Doha Programme of Action a milestone for LDCs: UN official

Published: 04 Dec 2025 - 08:12 am | Last Updated: 04 Dec 2025 - 08:19 am
Rabab Fatima, UN Under-Secretary-General and High Representative for the Least Developed Countries, Landlocked Developing Countries and Small Island Developing States

Rabab Fatima, UN Under-Secretary-General and High Representative for the Least Developed Countries, Landlocked Developing Countries and Small Island Developing States

Victor Bolorunduro | The Peninsula

Doha, Qatar: The global push to support the world’s most vulnerable countries in achieving sustainable and irreversible development progress reached a significant milestone this week as policymakers, development partner and international organisations convened in Doha for the High-level Meeting on “Forging Ambitious Global Partnerships for Sustainable and Resilient Graduation of Least Developed Countries (LDCs).”
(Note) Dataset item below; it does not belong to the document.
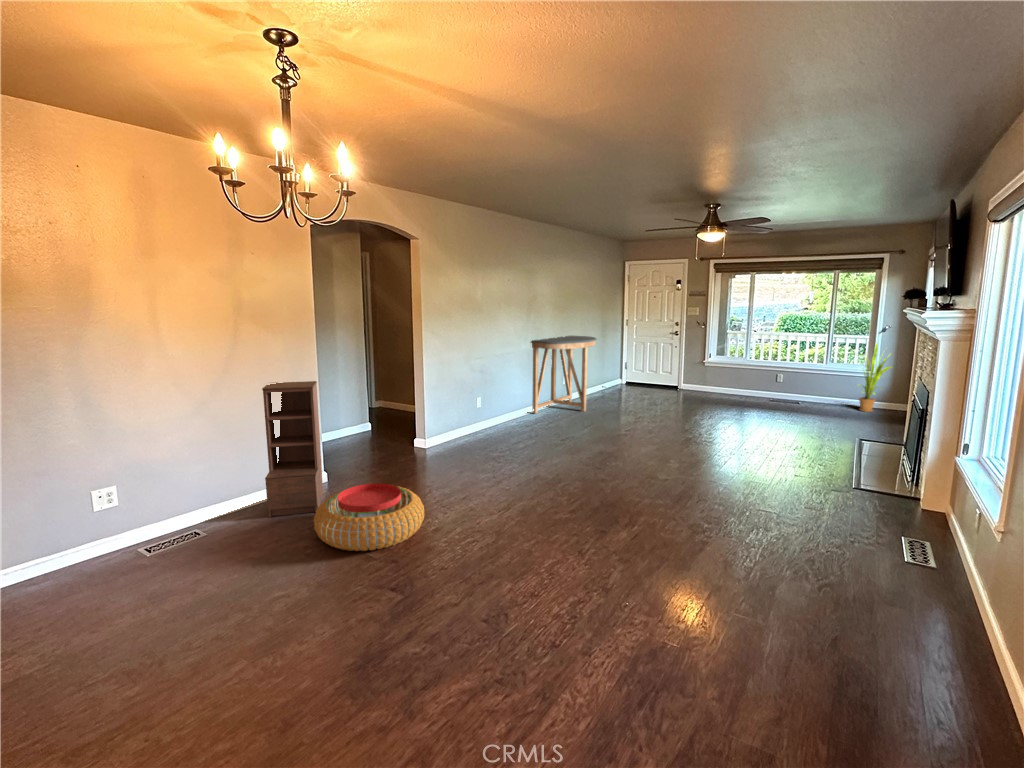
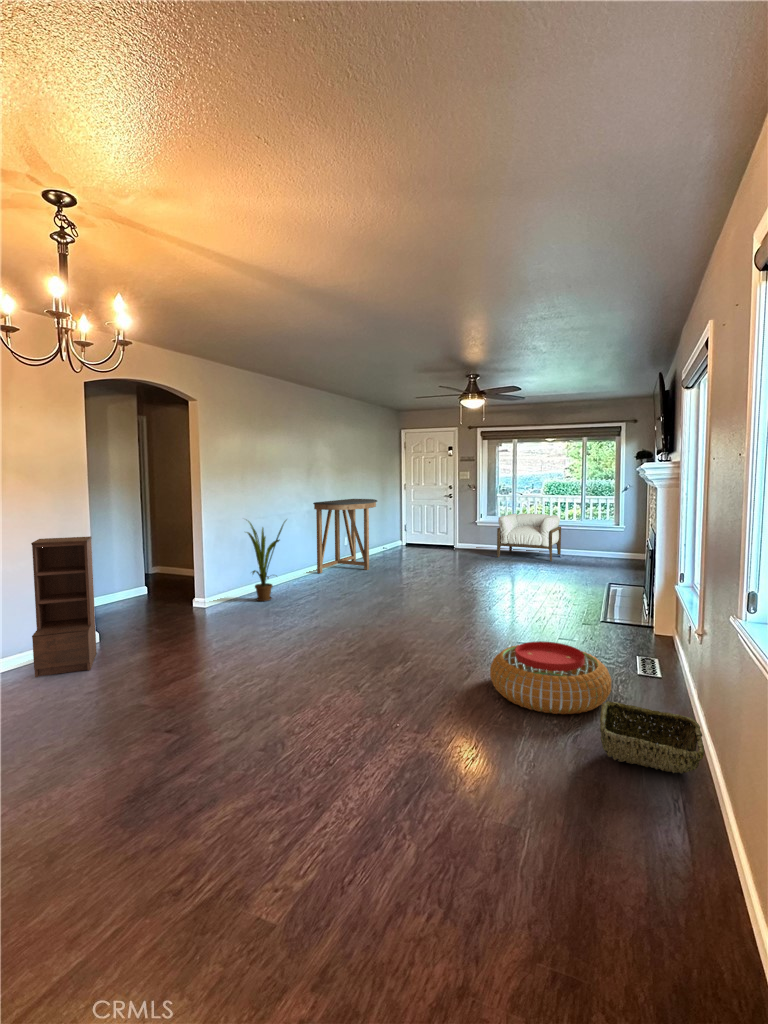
house plant: present [859,343,891,412] -> present [247,520,286,601]
armchair: none [725,354,802,409] -> present [497,513,561,561]
pouf: present [314,484,424,551] -> present [490,641,611,714]
woven basket: none [869,605,1009,703] -> present [600,701,704,773]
Speaking in an exclusive interview with The Peninsula on the sidelines of the meeting, Rabab Fatima, UN Under-Secretary-General and High Representative for the Least Developed Countries, Landlocked Developing Countries and Small Island Developing States, underscored the event’s “historic significance” and commended Qatar’s leadership in driving implementation of the decade-long Doha Programme of Action (DPoA) adopted during the LDC5 conference in March 2023.

Fatima said the government of Qatar, the Qatar Fund for Development and Qatar’s Permanent Mission to the UN have been “instrumental” in ensuring that the DPoA does not remain a symbolic document but “truly comes to life.”

“Too often, major conferences end with commitments that fade over time,” she noted. “But in this case, because of the generous and consistent support of Qatar, we are seeing real implementation, real progress and real momentum.” 

At the heart of the DPoA is one of the most ambitious goals in the history of the UN’s LDC agenda: enabling at least 15 additional countries to graduate from the LDC category by 2031. Graduation marks a major national milestone, signalling that a country has overcome key structural vulnerabilities and met UN-defined thresholds related to income, human assets and environmental and economic resilience.

Momentum has accelerated since the adoption of the DPoA. Only eight countries have graduated from LDC status since the category was created in 1971—Botswana, Cabo Verde, Maldives, Bhutan, São Tomé and Príncipe, Vanuatu, Comoros and Equatorial Guinea. However, an unprecedented, 14 countries are currently in the graduation pipeline, with several at advanced stages.

“Never in the 54-year history of the LDC group have we had so many countries on track,” Fatima said. “And for the first time, we see equal representation of African and Asian LDCs moving toward graduation. This is an important moment.”

Countries such as Bhutan and São Tomé and Príncipe recently graduated, while Bangladesh, Nepal and Lao PDR are scheduled to graduate next year. Yet graduation brings challenges. LDCs benefit from a range of international support measures—including duty-free, quota-free market access, concessional financing, favourable loan terms and waivers under international agreements such as the WTO TRIPS agreement. The abrupt withdrawal of these benefits can jeopardise development gains.

Fatima stressed the need for “smooth, sustainable and irreversible graduation,” explaining that without proper transition mechanisms, countries risk sliding back. “Graduation must be incentivised,” she said. “LDCs should not fear losing support the moment they cross the threshold. The process cannot be abrupt.”

To address this, the UN Office of the High Representative has launched iGrad, the Sustainable Graduation Support Facility, introduced at the LDC5 conference and supported generously by Qatar. The facility provides tailored, country-specific assistance—acknowledging that “no one size fits all”—to help LDCs navigate the complexities of transition.

This week’s meeting in Doha represents graduating and already graduated countries gathered together with development partners to analyse challenges, exchange lessons and build coordinated approaches. Countries such as Bhutan, Maldives and Cabo Verde provided insights into how economic diversification, policy reforms and long-term planning enabled their successful transitions. Development partner countries, including Germany, Finland, Australia and India, also took part, alongside UN bodies such as the DESA, UNIDO, UNIDO and regional economic commissions, as well as WTO.

“This is true global partnership,” Fatima emphasised. “LDCs cannot do it alone. The UN system, partner countries and development actors all play vital roles.”